Why web pages and web components?
This project is implemented as a set of statically-served websites and supporting libraries of web components. All of the resources are hosted on the server and provided directly to the learner. This approach was taken for a number of reasons:
Tracking and reliability
All resources are provided directly from the website (decidables.github.io) in order to avoid content delivery networks (CDNs) and other third-party servers. This allows a learner to use the project without the potential of being tracked by other servers and insures that access cannot be impaired by other servers going down.
Responsivity and privacy
Since all interactions take place in the browser, and all calculations are done on the client side, the pages can respond quickly without waiting for a network roundtrip. And the server has no state about the learner beyond the initial request for the resources.
Transparency and simplicity
As a set of standards-compliant HTML pages, a learner can see how each page is constructed, easily navigate between pages, and bookmark any desired page. Unlike single-page applications (SPAs), this “traditional” approach makes full use of the learner’s web browser without the need for elaborate mechanisms to re-implement basic features like browser history.
Flexibility and composability
By authoring the interactive elements as standalone web components, they can be used on any webpage by simply including the relevant script and using the custom HTML tag.
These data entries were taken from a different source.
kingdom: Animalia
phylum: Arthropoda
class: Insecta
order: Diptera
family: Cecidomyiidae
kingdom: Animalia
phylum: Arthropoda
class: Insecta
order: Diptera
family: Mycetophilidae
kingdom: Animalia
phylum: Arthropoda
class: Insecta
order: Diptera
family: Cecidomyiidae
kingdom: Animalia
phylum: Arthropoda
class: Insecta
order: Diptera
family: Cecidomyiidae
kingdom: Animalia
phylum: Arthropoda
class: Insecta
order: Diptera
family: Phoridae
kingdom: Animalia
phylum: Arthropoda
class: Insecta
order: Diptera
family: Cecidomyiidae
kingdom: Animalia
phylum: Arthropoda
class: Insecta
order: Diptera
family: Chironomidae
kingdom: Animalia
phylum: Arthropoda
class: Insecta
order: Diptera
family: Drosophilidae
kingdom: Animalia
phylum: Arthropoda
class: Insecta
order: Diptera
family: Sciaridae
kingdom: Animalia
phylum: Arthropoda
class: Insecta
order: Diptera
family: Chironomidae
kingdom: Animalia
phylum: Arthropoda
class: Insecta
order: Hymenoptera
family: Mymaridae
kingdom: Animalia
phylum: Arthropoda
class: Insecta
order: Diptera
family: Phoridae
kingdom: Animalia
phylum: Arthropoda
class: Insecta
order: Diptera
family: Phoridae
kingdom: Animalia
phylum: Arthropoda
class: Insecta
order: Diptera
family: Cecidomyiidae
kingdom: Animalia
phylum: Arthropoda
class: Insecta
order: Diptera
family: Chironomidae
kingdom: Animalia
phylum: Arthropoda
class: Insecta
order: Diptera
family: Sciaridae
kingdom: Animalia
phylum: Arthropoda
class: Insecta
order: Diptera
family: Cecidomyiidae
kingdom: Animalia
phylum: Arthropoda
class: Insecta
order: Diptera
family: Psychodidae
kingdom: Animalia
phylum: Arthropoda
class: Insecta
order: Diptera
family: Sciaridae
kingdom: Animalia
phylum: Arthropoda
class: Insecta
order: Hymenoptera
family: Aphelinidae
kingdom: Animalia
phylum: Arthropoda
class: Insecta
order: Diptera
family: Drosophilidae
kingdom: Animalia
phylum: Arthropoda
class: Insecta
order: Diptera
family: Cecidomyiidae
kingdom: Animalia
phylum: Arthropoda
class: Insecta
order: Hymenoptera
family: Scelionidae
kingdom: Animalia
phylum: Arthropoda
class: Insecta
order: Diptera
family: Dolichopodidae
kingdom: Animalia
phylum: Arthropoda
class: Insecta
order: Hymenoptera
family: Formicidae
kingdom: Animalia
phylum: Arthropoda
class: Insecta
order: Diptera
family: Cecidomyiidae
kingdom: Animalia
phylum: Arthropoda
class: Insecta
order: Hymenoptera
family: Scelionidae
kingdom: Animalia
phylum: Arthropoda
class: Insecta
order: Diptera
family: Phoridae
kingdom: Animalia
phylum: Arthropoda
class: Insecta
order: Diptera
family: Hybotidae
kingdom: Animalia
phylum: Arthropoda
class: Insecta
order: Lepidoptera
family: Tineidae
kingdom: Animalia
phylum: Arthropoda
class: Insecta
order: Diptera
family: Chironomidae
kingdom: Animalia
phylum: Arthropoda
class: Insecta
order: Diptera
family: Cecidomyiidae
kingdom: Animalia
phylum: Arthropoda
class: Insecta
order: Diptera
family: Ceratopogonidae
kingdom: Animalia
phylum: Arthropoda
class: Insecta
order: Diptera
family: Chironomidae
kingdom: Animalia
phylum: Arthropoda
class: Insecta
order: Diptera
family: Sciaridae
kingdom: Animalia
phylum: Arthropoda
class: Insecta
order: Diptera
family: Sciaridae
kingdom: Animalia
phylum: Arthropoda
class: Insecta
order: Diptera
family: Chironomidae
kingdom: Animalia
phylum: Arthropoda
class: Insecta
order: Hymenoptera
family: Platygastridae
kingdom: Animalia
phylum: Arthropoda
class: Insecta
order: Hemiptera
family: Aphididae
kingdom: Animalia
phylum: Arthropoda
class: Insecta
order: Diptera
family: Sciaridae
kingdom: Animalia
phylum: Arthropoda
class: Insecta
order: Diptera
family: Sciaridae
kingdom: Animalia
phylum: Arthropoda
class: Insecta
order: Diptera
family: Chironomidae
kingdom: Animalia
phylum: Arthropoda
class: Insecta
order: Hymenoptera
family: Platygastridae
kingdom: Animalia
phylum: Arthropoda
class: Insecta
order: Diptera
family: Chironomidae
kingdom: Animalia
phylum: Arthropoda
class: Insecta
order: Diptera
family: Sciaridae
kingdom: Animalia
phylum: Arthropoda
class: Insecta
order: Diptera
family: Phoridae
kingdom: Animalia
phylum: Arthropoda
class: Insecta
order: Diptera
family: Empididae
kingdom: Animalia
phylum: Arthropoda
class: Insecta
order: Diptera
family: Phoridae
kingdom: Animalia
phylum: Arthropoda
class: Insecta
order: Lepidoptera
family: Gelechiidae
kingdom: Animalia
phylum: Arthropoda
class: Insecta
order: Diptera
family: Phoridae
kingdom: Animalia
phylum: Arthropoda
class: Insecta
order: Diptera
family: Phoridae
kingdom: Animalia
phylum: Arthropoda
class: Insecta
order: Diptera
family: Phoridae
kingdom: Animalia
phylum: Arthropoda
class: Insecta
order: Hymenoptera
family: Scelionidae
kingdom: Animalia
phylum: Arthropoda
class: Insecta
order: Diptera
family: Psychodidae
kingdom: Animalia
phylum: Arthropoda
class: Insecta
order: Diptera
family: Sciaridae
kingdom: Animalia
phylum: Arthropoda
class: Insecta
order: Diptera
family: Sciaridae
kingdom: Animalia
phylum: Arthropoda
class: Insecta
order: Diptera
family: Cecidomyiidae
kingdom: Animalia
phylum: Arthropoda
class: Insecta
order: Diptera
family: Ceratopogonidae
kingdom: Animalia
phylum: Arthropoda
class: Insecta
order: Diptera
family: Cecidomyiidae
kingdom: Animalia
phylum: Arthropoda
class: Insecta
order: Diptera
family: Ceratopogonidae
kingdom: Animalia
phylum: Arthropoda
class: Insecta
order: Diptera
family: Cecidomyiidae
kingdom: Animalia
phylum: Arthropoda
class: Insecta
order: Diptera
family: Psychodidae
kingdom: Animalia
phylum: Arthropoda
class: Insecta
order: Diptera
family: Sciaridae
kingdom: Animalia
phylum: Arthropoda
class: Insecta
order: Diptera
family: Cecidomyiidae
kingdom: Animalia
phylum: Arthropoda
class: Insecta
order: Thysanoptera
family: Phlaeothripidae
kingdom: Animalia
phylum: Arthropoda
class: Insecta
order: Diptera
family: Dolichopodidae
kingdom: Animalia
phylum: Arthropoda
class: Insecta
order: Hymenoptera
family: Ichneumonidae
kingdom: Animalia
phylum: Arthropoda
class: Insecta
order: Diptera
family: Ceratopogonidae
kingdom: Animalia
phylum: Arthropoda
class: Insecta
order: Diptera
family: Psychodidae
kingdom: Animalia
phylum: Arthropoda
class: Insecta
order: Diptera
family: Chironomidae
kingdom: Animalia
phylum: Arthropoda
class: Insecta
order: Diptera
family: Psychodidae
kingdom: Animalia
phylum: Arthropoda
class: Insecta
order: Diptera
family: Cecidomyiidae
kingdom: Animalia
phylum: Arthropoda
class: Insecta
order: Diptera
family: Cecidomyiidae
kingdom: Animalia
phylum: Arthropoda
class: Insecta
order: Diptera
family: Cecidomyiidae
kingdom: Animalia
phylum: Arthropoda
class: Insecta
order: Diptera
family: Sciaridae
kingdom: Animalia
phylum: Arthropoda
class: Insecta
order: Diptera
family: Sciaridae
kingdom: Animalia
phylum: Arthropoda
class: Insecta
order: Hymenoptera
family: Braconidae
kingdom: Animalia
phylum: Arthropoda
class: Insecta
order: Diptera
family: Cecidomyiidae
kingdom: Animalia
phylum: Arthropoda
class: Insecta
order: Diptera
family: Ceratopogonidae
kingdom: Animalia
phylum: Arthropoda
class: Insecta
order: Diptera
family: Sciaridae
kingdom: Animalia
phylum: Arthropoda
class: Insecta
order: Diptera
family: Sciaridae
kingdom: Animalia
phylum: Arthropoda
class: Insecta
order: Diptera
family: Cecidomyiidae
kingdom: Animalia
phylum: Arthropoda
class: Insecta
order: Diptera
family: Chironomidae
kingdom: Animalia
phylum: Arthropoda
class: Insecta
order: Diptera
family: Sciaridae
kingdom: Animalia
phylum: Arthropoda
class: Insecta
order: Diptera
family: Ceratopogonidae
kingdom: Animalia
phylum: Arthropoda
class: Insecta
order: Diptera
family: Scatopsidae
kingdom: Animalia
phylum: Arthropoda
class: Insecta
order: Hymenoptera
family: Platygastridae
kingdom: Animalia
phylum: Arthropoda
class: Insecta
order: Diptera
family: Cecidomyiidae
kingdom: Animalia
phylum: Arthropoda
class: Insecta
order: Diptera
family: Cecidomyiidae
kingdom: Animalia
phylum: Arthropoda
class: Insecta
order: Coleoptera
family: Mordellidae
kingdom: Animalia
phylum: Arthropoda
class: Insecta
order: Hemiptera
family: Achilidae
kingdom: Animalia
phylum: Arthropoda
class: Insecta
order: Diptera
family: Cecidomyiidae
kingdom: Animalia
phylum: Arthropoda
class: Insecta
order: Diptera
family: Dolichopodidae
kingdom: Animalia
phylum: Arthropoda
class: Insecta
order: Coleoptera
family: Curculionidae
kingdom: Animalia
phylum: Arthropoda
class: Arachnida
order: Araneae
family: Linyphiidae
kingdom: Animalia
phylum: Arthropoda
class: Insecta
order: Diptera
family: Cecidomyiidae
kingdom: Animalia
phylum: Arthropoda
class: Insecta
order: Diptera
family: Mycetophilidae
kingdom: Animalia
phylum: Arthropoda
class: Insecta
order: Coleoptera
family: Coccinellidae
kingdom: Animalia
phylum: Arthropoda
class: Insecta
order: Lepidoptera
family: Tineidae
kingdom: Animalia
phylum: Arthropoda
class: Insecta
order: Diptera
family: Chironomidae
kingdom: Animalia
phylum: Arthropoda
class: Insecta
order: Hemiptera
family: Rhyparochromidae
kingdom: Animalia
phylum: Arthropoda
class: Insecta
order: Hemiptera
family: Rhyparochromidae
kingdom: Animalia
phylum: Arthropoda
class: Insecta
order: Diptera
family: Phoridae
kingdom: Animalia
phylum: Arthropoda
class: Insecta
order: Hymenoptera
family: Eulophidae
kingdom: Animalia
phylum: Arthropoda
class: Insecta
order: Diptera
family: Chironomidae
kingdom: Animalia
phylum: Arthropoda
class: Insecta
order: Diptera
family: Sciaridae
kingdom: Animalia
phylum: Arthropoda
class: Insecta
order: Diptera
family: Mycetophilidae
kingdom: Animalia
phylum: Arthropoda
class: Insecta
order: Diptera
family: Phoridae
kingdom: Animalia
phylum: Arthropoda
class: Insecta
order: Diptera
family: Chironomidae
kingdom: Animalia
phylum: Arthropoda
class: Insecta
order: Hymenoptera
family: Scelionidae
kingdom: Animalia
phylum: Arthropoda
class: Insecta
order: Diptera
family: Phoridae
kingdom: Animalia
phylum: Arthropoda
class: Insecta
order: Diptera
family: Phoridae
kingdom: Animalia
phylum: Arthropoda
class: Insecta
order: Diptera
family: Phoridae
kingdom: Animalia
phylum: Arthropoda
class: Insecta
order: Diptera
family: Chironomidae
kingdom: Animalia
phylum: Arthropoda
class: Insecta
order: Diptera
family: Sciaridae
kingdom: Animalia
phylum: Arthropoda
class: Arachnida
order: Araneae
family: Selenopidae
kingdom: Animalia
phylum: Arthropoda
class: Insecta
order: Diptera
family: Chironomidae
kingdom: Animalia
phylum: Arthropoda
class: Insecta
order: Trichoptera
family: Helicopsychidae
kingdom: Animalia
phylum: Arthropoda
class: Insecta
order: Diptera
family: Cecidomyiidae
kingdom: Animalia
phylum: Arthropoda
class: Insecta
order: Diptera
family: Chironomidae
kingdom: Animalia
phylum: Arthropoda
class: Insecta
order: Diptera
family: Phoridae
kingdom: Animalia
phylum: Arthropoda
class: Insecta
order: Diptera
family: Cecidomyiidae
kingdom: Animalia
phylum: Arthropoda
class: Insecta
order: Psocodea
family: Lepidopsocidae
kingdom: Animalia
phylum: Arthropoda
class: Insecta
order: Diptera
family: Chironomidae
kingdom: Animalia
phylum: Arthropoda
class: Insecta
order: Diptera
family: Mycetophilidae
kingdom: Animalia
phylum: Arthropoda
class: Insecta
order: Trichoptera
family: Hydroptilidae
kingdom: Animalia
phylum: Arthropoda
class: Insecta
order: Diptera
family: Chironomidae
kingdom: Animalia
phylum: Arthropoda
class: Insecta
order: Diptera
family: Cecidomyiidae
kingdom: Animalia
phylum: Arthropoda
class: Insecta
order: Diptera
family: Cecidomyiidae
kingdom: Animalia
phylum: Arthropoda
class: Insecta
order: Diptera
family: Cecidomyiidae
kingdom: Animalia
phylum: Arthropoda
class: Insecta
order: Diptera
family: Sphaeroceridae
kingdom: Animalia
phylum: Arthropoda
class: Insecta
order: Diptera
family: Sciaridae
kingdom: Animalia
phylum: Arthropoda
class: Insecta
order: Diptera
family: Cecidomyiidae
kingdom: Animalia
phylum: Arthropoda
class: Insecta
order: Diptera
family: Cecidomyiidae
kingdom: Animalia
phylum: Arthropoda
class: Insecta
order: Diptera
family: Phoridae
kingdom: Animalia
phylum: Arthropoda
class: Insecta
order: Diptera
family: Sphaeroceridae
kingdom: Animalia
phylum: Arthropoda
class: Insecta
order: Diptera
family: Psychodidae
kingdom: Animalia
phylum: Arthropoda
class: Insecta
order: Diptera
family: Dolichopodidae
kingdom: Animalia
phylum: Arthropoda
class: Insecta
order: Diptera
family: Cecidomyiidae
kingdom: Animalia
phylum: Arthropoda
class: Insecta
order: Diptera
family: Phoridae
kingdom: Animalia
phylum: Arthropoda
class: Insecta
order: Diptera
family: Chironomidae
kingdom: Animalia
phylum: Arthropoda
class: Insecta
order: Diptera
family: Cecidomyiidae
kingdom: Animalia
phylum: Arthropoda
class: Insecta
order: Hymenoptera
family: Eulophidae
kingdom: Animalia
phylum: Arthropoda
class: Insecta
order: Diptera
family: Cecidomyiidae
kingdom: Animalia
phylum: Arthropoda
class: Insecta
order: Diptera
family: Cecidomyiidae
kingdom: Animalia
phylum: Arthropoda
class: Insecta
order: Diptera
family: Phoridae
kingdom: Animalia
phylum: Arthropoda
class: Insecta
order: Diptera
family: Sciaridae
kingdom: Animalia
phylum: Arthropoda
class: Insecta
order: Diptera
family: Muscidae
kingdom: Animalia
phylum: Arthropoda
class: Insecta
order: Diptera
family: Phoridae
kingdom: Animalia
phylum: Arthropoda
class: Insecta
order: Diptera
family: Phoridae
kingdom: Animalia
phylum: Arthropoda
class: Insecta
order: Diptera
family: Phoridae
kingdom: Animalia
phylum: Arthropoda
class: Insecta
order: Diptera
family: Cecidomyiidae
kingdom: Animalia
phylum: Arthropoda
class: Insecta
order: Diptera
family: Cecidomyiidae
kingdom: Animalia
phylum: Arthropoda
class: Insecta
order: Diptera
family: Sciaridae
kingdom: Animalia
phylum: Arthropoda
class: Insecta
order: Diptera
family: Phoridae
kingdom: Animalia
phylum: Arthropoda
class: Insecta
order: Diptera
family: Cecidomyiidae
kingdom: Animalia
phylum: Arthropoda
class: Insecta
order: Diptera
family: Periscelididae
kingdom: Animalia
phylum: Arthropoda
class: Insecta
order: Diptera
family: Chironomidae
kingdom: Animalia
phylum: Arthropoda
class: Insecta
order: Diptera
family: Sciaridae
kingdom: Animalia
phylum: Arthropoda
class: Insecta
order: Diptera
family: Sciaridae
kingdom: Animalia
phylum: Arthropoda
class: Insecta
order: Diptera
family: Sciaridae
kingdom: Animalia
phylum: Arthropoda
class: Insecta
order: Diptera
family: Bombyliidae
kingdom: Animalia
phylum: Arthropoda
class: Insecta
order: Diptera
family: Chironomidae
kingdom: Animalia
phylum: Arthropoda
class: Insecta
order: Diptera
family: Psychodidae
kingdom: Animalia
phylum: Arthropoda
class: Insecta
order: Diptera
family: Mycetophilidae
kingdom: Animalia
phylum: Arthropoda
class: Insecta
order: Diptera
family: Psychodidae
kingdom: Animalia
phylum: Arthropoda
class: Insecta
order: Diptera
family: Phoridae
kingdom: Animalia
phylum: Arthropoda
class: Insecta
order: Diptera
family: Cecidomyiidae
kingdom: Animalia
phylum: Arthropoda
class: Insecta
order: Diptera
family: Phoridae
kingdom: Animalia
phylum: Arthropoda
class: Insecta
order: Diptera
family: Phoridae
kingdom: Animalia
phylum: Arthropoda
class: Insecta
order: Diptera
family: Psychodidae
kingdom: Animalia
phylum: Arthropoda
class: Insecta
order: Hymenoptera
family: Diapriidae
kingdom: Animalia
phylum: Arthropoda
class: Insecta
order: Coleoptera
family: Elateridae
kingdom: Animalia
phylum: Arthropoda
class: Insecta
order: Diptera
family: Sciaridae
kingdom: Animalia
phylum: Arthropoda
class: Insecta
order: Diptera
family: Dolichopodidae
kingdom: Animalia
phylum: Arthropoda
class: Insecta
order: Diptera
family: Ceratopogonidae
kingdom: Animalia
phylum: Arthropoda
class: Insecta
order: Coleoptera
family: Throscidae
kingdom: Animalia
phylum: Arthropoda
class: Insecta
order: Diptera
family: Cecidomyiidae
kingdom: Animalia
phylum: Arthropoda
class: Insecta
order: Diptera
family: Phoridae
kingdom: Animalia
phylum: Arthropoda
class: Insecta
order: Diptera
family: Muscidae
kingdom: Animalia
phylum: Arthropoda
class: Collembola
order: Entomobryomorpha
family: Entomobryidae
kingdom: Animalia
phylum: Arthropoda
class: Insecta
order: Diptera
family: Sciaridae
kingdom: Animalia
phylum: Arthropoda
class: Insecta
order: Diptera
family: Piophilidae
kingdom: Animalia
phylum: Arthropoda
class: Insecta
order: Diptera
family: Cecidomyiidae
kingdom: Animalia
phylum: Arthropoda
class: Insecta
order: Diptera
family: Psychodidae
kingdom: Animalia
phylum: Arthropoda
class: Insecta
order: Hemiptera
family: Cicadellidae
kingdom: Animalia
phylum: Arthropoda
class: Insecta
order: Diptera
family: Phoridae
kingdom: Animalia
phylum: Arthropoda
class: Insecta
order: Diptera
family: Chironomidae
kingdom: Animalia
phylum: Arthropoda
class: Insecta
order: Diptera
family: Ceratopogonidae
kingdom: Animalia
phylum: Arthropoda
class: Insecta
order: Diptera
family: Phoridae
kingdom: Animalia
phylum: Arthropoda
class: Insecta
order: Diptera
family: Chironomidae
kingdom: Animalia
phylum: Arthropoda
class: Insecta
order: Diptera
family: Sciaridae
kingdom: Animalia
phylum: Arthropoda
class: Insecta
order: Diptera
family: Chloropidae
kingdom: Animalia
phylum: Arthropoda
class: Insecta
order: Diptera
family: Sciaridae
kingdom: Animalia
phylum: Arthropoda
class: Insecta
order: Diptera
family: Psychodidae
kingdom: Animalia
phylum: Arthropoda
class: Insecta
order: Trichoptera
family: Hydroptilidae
Thus these elements can be used by others without requiring a commitment to a particular framework, such as React.
Standards and openness
Our creations contribute to a community of practice. By serving HTML files for content, with CSS files for styling and Javascript files for interaction, we support an open, standards-based web. The trend towards serving entire sites as single-page apps from javascript bundles obfuscates and silos the web, instead of bringing us together.